The University of Chicago’s Independent Student Newspaper since 1892

Chicago Maroon

The University of Chicago’s Independent Student Newspaper since 1892

Chicago Maroon

The University of Chicago’s Independent Student Newspaper since 1892

Chicago Maroon

Ben Gest searches for meaning in the mundane

The first thing you notice about the photographs of Ben Gest, the artist at the focus of the Renaissance Society’s newest solo exhibition, is that they are confrontational and slightly jolting. Their large size is perhaps the most obvious, although certainly not the only, reason for this: Gest’s finished digital prints tend to measure at least five feet by three and a half feet.

The almost showy dimensions magnify the content of Gest’s images and emphasize the importance he wants us to perceive in the moments they depict. These are moments that recur every day: A man eats lunch in a posh office break room, a woman walks on the beach in full rainy-weather regalia while holding a hand whose owner stands outside the frame. They are the instants in between those more commonly caught on film—there are no celebratory kisses or pleased smiles in Gest’s photos.

Instead, Gest dramatizes actions that go undocumented in the albums of snapshots belonging to his subjects’ friends. To merit record in such an album, the events captured in these prints would have to seem less repeatable and more emotional, more individual, more celebratory. They would have to be more memorable, and Gest demonstrates to his viewers that because the most commonplace actions are deemed so unmemorable, people are least familiar with the events that they participate in or observe most often. You realize as you look at these prints that you are not entirely sure how people appear while they are on their own—Gest’s figures are always solitary—whether they are putting things away, searching for misplaced possessions, waiting for something to happen or someone to arrive, or distracting themselves.

Gest uses a restrained palette to portray these in-between moments, aware that poignant colors would seem out of place in these prints of such ordinary instants in his subjects’ lives—the moments that are so routine that it would seem out of place and artificial if they were to be self-conscious while being photographed. In acknowledgment of this, Gest’s models pose as if unaware of the camera, rarely facing the lens directly. One only looks a camera lens straight-on if one has just performed an action one is proud of, or if some significant event is going on in one’s life; these are candid photos of people who are too used to their actions to think them worthy of being photographed.

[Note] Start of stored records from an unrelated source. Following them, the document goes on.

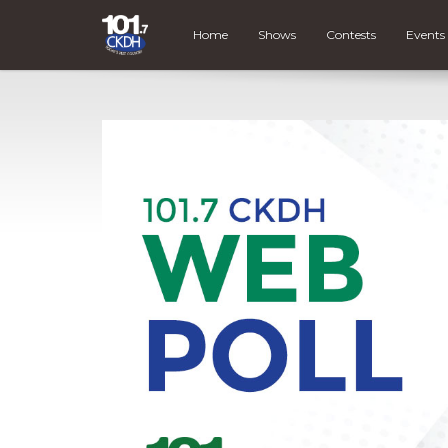
Home
Shows
Contests
Events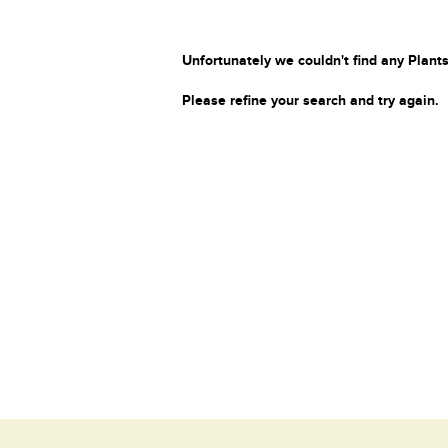
Unfortunately we couldn't find any Plants
Please refine your search and try again.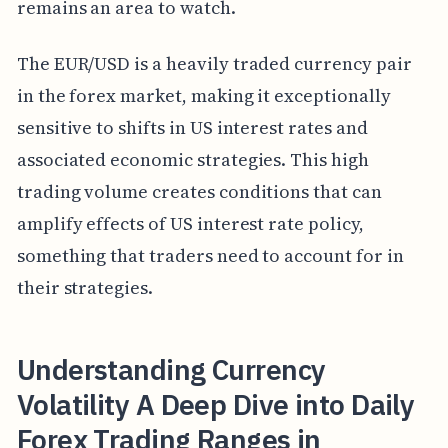
remains an area to watch.
The EUR/USD is a heavily traded currency pair
in the forex market, making it exceptionally
sensitive to shifts in US interest rates and
associated economic strategies. This high
trading volume creates conditions that can
amplify effects of US interest rate policy,
something that traders need to account for in
their strategies.
Understanding Currency
Volatility A Deep Dive into Daily
Forex Trading Ranges in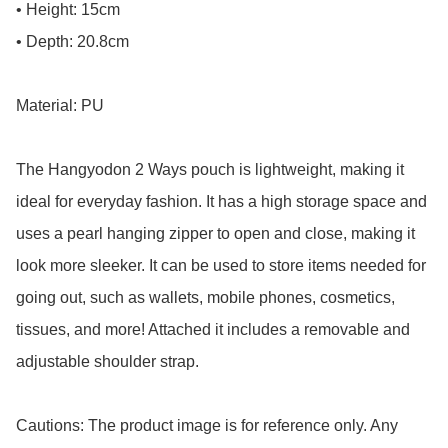
• Height: 15cm

• Depth: 20.8cm

Material: PU

The Hangyodon 2 Ways pouch is lightweight, making it 
ideal for everyday fashion. It has a high storage space and 
uses a pearl hanging zipper to open and close, making it 
look more sleeker. It can be used to store items needed for 
going out, such as wallets, mobile phones, cosmetics, 
tissues, and more! Attached it includes a removable and 
adjustable shoulder strap.

Cautions: The product image is for reference only. Any 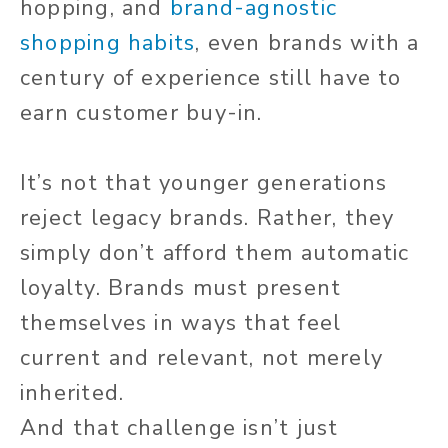
hopping, and
brand-agnostic
shopping habits
, even brands with a
century of experience still have to
earn customer buy-in.
It’s not that younger generations
reject legacy brands. Rather, they
simply don’t afford them
automatic
loyalty. Brands must present
themselves in ways that feel
current and relevant, not merely
inherited.
And that challenge isn’t just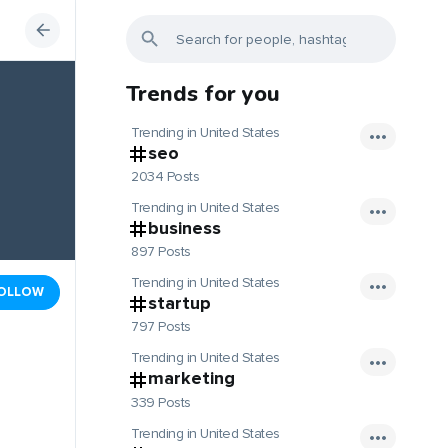
Trends for you
Trending in United States
seo
2034 Posts
Trending in United States
business
897 Posts
Trending in United States
OLLOW
startup
797 Posts
Trending in United States
marketing
339 Posts
Trending in United States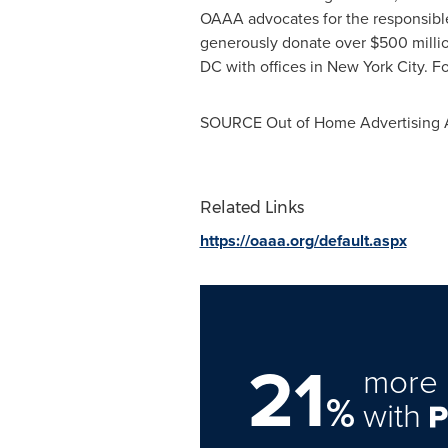
OAAA advocates for the responsibl
generously donate over
$500 milli
DC
with offices in
New York City
. F
SOURCE Out of Home Advertising A
Related Links
https://oaaa.org/default.aspx
21
more 
%
with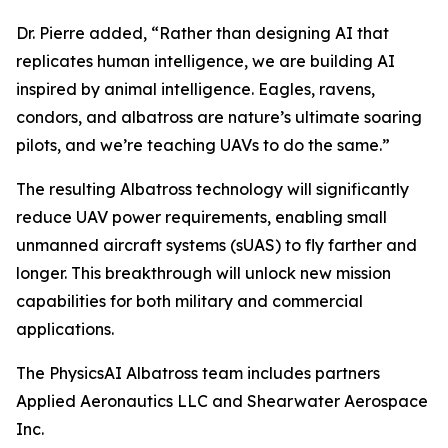
Dr. Pierre added, “Rather than designing AI that
replicates human intelligence, we are building AI
inspired by animal intelligence. Eagles, ravens,
condors, and albatross are nature’s ultimate soaring
pilots, and we’re teaching UAVs to do the same.”
The resulting Albatross technology will significantly
reduce UAV power requirements, enabling small
unmanned aircraft systems (sUAS) to fly farther and
longer. This breakthrough will unlock new mission
capabilities for both military and commercial
applications.
The PhysicsAI Albatross team includes partners
Applied Aeronautics LLC and Shearwater Aerospace
Inc.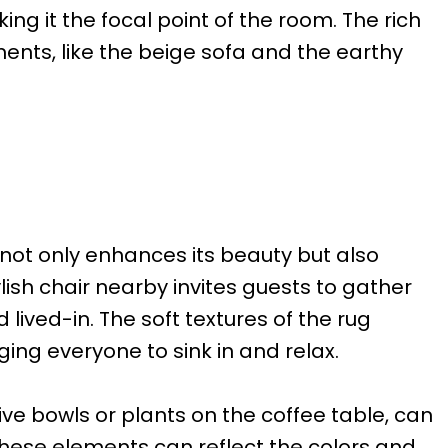
king it the focal point of the room. The rich
nts, like the beige sofa and the earthy
 not only enhances its beauty but also
ish chair nearby invites guests to gather
lived-in. The soft textures of the rug
ing everyone to sink in and relax.
ive bowls or plants on the coffee table, can
These elements can reflect the colors and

While walking through the Renaissance Society’s single gallery, one starts to notice common characteristics of Gest’s work other than the similarly banal and transitional situations portrayed. The figures all seem to belong to a comfortably high socioeconomic bracket. Gest communicates this demographic information through the props, which tend to be expensive material possessions. Every photo seems to include a shiny sedan, a spacious motorboat, pointy-toed leather heels, or suburban real estate. Most of Gest’s figures are dressed formally, generally in all black or very dark shades of gray, as if on their way to exclusive dinner parties you’d never be invited to. All of Gest’s models are Caucasian, and none are depicted as being particularly good-looking, although we get the impression that some of them would undoubtedly look gorgeous in other lighting situations or from other angles.

Yet, despite their material wealth and almost-good looks, Gest’s subjects still appear severely discontented, as if they are perhaps the sort of people who avoid photographs at social functions at almost all costs, veering into or already submerged in what might be neverending midlife crises. Perhaps they are trapped in tense in-between moments and will never make it to the times that compose snapshot-quality memories.

Gest doesn’t entirely answer this question; the closest we get is the lines of the photographs, which tend to point toward their subjects’ heads, indicating that this is the anatomical location where their problems are contained. His subjects suffer from ailments that are quite possibly unreal and certainly not physical. It’s possible that you’d have to be depressed to chart melancholic uncertainty the way Ben Gest does, and that perhaps Gest thinks of himself as being caught in a state of uncertain transition just like the people he photographs. I’m not sure I like his work—I don’t think I do—but its appearance at the Renaissance Society is certainly timely. The mild despair he captures mirrors the stress of not knowing how things will turn out—a feeling that has already started to pervade campus on this tenth week of the quarter.